'''

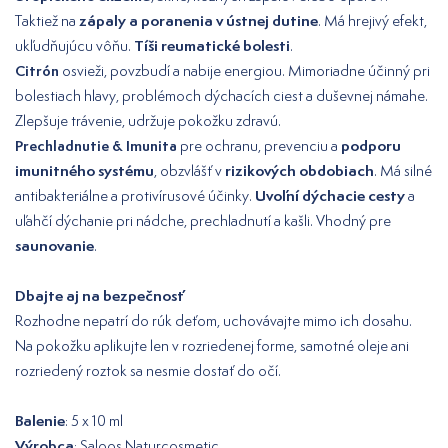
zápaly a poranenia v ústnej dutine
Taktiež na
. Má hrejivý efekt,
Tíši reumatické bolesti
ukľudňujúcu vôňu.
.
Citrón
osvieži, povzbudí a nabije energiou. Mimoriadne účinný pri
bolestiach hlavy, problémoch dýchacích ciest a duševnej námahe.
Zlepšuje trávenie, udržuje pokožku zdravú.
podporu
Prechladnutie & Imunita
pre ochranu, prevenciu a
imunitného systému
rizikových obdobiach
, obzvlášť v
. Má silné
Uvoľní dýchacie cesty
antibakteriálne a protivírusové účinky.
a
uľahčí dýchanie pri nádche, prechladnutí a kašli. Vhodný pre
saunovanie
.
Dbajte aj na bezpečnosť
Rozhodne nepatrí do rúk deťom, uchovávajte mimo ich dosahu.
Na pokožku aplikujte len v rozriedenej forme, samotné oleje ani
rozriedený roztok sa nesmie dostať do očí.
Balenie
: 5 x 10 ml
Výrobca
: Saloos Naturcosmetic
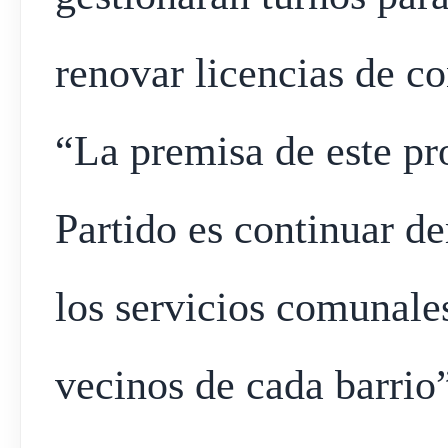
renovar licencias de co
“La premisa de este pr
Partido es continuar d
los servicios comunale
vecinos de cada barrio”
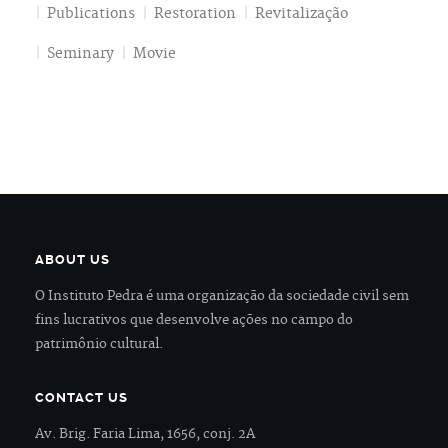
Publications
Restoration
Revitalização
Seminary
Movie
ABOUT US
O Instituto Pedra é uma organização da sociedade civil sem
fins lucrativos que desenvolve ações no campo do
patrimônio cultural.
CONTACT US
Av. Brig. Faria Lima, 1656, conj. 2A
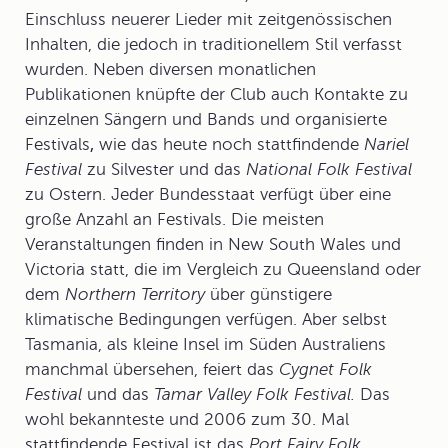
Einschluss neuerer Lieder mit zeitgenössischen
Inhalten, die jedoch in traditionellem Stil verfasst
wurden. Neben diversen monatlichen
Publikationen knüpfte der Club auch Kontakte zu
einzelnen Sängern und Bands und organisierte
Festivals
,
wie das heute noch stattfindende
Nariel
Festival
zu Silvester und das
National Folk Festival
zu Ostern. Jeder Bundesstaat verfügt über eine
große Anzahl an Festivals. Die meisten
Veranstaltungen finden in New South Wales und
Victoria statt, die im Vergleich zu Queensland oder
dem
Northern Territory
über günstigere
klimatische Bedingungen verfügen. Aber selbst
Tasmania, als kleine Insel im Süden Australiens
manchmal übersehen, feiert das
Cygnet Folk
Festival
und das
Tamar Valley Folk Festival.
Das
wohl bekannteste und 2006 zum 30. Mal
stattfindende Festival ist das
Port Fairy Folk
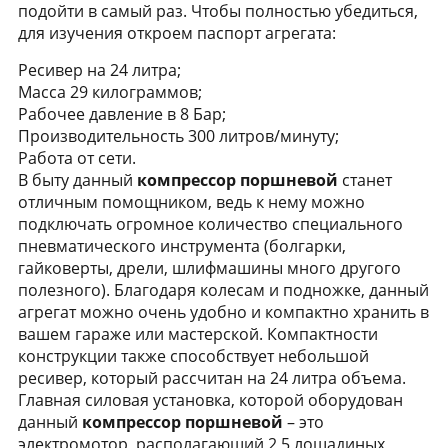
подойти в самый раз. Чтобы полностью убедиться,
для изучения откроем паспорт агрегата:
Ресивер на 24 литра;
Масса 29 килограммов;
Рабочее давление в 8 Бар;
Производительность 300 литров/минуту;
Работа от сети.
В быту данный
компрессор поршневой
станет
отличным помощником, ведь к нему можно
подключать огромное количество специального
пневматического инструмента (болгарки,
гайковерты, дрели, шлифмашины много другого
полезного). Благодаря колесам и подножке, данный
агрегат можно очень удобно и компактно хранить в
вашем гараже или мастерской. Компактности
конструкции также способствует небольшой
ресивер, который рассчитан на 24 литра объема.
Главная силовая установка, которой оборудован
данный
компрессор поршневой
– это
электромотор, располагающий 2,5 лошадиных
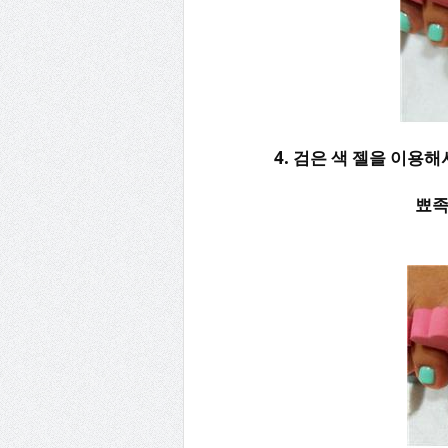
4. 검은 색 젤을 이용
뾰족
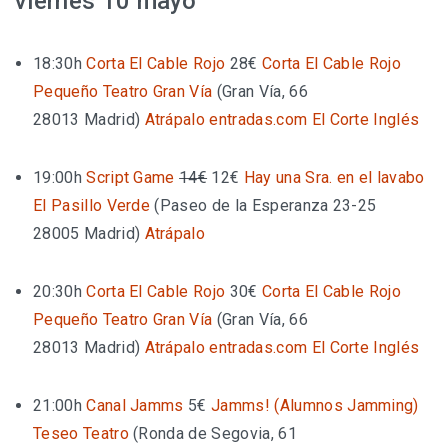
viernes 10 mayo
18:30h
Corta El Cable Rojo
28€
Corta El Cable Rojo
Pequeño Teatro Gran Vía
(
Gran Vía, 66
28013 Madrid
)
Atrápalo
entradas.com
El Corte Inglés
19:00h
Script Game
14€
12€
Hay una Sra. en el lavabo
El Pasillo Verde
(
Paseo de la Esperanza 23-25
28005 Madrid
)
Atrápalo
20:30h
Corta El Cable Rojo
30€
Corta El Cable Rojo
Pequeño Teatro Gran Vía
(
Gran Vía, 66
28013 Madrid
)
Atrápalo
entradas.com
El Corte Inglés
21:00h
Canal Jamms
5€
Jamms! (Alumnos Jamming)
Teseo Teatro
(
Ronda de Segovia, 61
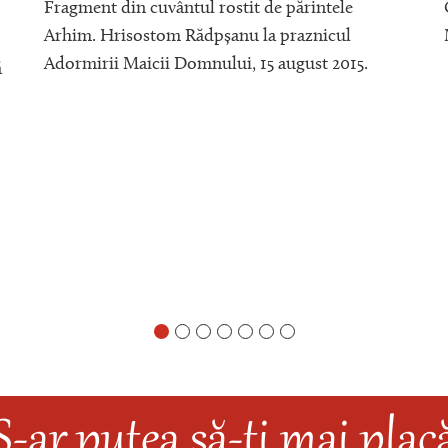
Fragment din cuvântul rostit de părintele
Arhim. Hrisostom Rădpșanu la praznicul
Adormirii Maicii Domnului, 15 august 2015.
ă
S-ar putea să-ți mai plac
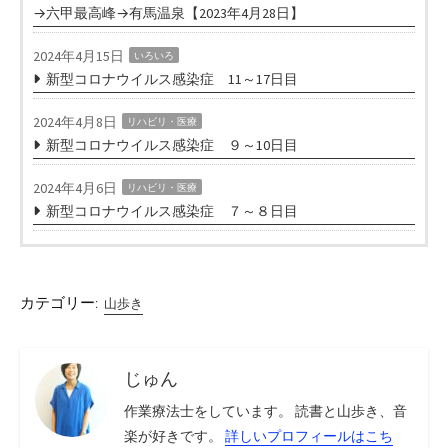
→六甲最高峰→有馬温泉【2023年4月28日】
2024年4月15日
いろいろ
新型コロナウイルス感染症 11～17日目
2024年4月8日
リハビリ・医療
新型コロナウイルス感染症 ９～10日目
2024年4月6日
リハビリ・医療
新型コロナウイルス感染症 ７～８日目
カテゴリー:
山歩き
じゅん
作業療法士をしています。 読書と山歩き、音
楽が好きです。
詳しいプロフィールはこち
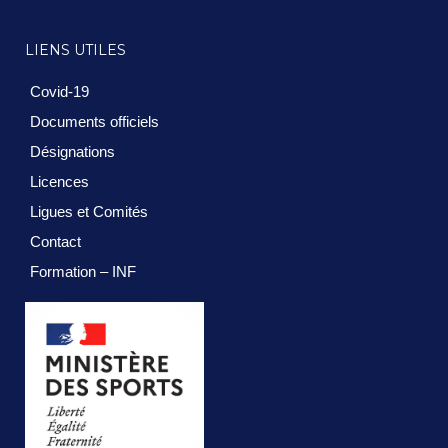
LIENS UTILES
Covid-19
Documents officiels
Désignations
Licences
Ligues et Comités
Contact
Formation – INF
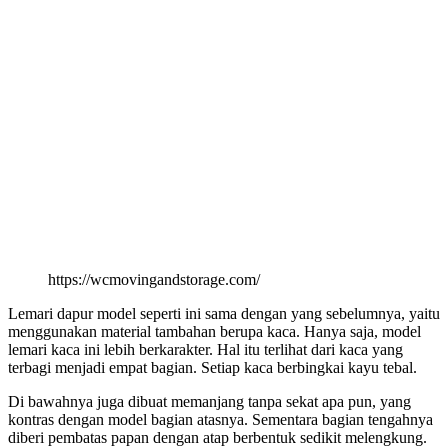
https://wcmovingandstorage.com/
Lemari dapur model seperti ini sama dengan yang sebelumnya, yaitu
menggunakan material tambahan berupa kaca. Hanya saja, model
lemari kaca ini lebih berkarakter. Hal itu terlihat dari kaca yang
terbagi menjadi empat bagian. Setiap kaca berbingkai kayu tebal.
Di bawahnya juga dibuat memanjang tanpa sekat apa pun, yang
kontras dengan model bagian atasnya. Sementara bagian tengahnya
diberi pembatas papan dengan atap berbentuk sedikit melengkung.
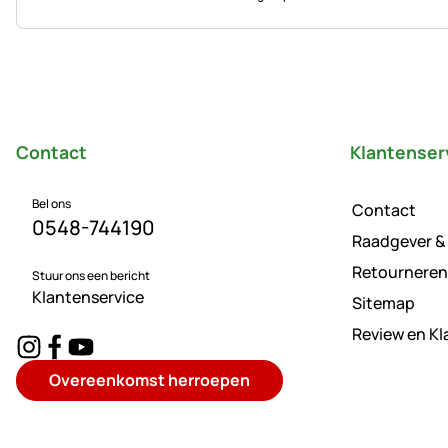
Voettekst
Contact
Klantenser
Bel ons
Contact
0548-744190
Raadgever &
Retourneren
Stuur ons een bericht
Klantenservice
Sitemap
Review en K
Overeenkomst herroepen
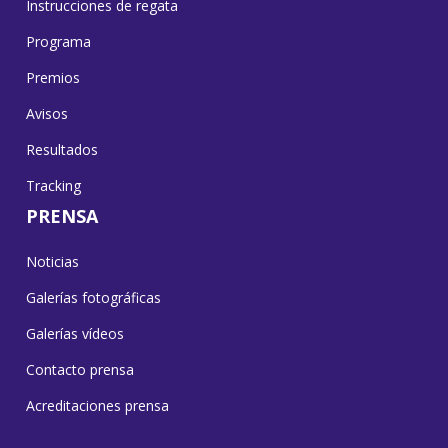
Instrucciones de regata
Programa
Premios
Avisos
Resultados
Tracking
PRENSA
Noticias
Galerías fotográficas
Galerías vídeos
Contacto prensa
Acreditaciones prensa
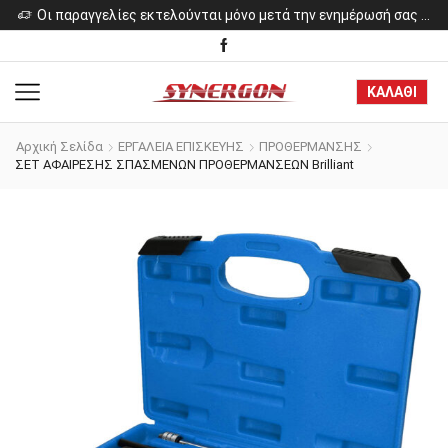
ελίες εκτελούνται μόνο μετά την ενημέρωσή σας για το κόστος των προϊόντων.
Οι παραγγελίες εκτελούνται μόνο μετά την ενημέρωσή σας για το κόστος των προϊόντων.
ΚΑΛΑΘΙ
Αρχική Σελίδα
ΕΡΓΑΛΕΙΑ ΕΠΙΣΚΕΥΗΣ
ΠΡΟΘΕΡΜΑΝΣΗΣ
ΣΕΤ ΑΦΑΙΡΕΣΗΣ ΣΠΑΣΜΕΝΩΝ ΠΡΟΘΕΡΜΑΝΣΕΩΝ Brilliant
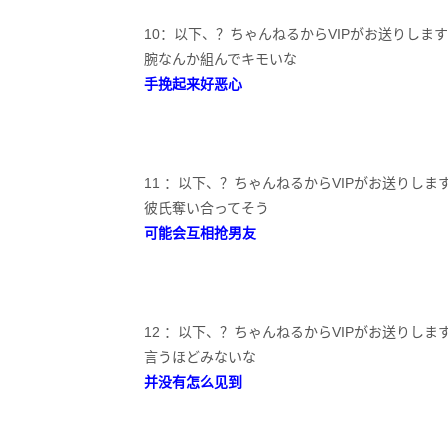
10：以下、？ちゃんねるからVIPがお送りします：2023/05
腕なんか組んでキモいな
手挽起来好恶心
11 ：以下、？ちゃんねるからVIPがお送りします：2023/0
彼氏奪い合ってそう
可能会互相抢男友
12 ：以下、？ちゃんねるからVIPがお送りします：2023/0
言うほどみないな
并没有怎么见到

'''

WHAT TO PRODUCE
Set down the material above as is, without any pictures.

RESULT
zápaly a poranenia v ústnej dutine
Taktiež na
. Má hrejivý efekt,
Tíši reumatické bolesti
ukľudňujúcu vôňu.
.
Citrón
osvieži, povzbudí a nabije energiou. Mimoriadne účinný pri
bolestiach hlavy, problémoch dýchacích ciest a duševnej námahe.
Zlepšuje trávenie, udržuje pokožku zdravú.
podporu
Prechladnutie & Imunita
pre ochranu, prevenciu a
imunitného systému
rizikových obdobiach
, obzvlášť v
. Má silné
Uvoľní dýchacie cesty
antibakteriálne a protivírusové účinky.
a
uľahčí dýchanie pri nádche, prechladnutí a kašli. Vhodný pre
saunovanie
.
Dbajte aj na bezpečnosť
Rozhodne nepatrí do rúk deťom, uchovávajte mimo ich dosahu.
Na pokožku aplikujte len v rozriedenej forme, samotné oleje ani
rozriedený roztok sa nesmie dostať do očí.
Balenie
: 5 x 10 ml
Výrobca
: Saloos Naturcosmetic
renovar licencias de co
“La premisa de este pr
Partido es continuar d
los servicios comunale
vecinos de cada barrio”
Publications
Restoration
Revitalização
Seminary
Movie
ABOUT US
O Instituto Pedra é uma organização da sociedade civil sem
fins lucrativos que desenvolve ações no campo do
patrimônio cultural.
CONTACT US
Av. Brig. Faria Lima, 1656, conj. 2A
Einschluss neuerer Lieder mit zeitgenössischen
Inhalten, die jedoch in traditionellem Stil verfasst
wurden. Neben diversen monatlichen
Publikationen knüpfte der Club auch Kontakte zu
einzelnen Sängern und Bands und organisierte
Festivals
,
wie das heute noch stattfindende
Nariel
Festival
zu Silvester und das
National Folk Festival
zu Ostern. Jeder Bundesstaat verfügt über eine
große Anzahl an Festivals. Die meisten
Veranstaltungen finden in New South Wales und
Victoria statt, die im Vergleich zu Queensland oder
dem
Northern Territory
über günstigere
klimatische Bedingungen verfügen. Aber selbst
Tasmania, als kleine Insel im Süden Australiens
manchmal übersehen, feiert das
Cygnet Folk
Festival
und das
Tamar Valley Folk Festival.
Das
wohl bekannteste und 2006 zum 30. Mal
stattfindende Festival ist das
Port Fairy Folk
подойти в самый раз. Чтобы полностью убедиться,
для изучения откроем паспорт агрегата:
Ресивер на 24 литра;
Масса 29 килограммов;
Рабочее давление в 8 Бар;
Производительность 300 литров/минуту;
Работа от сети.
В быту данный
компрессор поршневой
станет
отличным помощником, ведь к нему можно
подключать огромное количество специального
пневматического инструмента (болгарки,
гайковерты, дрели, шлифмашины много другого
полезного). Благодаря колесам и подножке, данный
агрегат можно очень удобно и компактно хранить в
вашем гараже или мастерской. Компактности
конструкции также способствует небольшой
ресивер, который рассчитан на 24 литра объема.
Главная силовая установка, которой оборудован
данный
компрессор поршневой
– это
электромотор, располагающий 2,5 лошадиных
4. 검은 색 젤을 이용
뾰족
viernes 10 mayo
18:30h
Corta El Cable Rojo
28€
Corta El Cable Rojo
Pequeño Teatro Gran Vía
(
Gran Vía, 66
28013 Madrid
)
Atrápalo
entradas.com
El Corte Inglés
19:00h
Script Game
14€
12€
Hay una Sra. en el lavabo
El Pasillo Verde
(
Paseo de la Esperanza 23-25
28005 Madrid
)
Atrápalo
20:30h
Corta El Cable Rojo
30€
Corta El Cable Rojo
Pequeño Teatro Gran Vía
(
Gran Vía, 66
28013 Madrid
)
Atrápalo
entradas.com
El Corte Inglés
21:00h
Canal Jamms
5€
Jamms! (Alumnos Jamming)
Teseo Teatro
(
Ronda de Segovia, 61
Fragment din cuvântul rostit de părintele
Arhim. Hrisostom Rădpșanu la praznicul
Adormirii Maicii Domnului, 15 august 2015.
ă
S-ar putea să-ți mai plac
→六甲最高峰→有馬温泉【2023年4月28日】
2024年4月15日
いろいろ
新型コロナウイルス感染症 11～17日目
2024年4月8日
リハビリ・医療
新型コロナウイルス感染症 ９～10日目
2024年4月6日
リハビリ・医療
新型コロナウイルス感染症 ７～８日目
カテゴリー:
山歩き
じゅん
作業療法士をしています。 読書と山歩き、音
楽が好きです。
詳しいプロフィールはこち
LIENS UTILES
Covid-19
Documents officiels
Désignations
Licences
Ligues et Comités
Contact
Formation – INF
https://wcmovingandstorage.com/
Lemari dapur model seperti ini sama dengan yang sebelumnya, yaitu
menggunakan material tambahan berupa kaca. Hanya saja, model
lemari kaca ini lebih berkarakter. Hal itu terlihat dari kaca yang
terbagi menjadi empat bagian. Setiap kaca berbingkai kayu tebal.
Di bawahnya juga dibuat memanjang tanpa sekat apa pun, yang
kontras dengan model bagian atasnya. Sementara bagian tengahnya
diberi pembatas papan dengan atap berbentuk sedikit melengkung.
Voettekst
Contact
Klantenser
Bel ons
Contact
0548-744190
Raadgever &
Retourneren
Stuur ons een bericht
Klantenservice
Sitemap
Review en K
Overeenkomst herroepen
Instrucciones de regata
Programa
Premios
Avisos
Resultados
Tracking
PRENSA
Noticias
Galerías fotográficas
Galerías vídeos
Contacto prensa
Acreditaciones prensa
ελίες εκτελούνται μόνο μετά την ενημέρωσή σας για το κόστος των προϊόντων.
Οι παραγγελίες εκτελούνται μόνο μετά την ενημέρωσή σας για το κόστος των προϊόντων.
ΚΑΛΑΘΙ
Αρχική Σελίδα
ΕΡΓΑΛΕΙΑ ΕΠΙΣΚΕΥΗΣ
ΠΡΟΘΕΡΜΑΝΣΗΣ
ΣΕΤ ΑΦΑΙΡΕΣΗΣ ΣΠΑΣΜΕΝΩΝ ΠΡΟΘΕΡΜΑΝΣΕΩΝ Brilliant
10：以下、？ちゃんねるからVIPがお送りします：2023/05
腕なんか組んでキモいな
手挽起来好恶心
11 ：以下、？ちゃんねるからVIPがお送りします：2023/0
彼氏奪い合ってそう
可能会互相抢男友
12 ：以下、？ちゃんねるからVIPがお送りします：2023/0
言うほどみないな
并没有怎么见到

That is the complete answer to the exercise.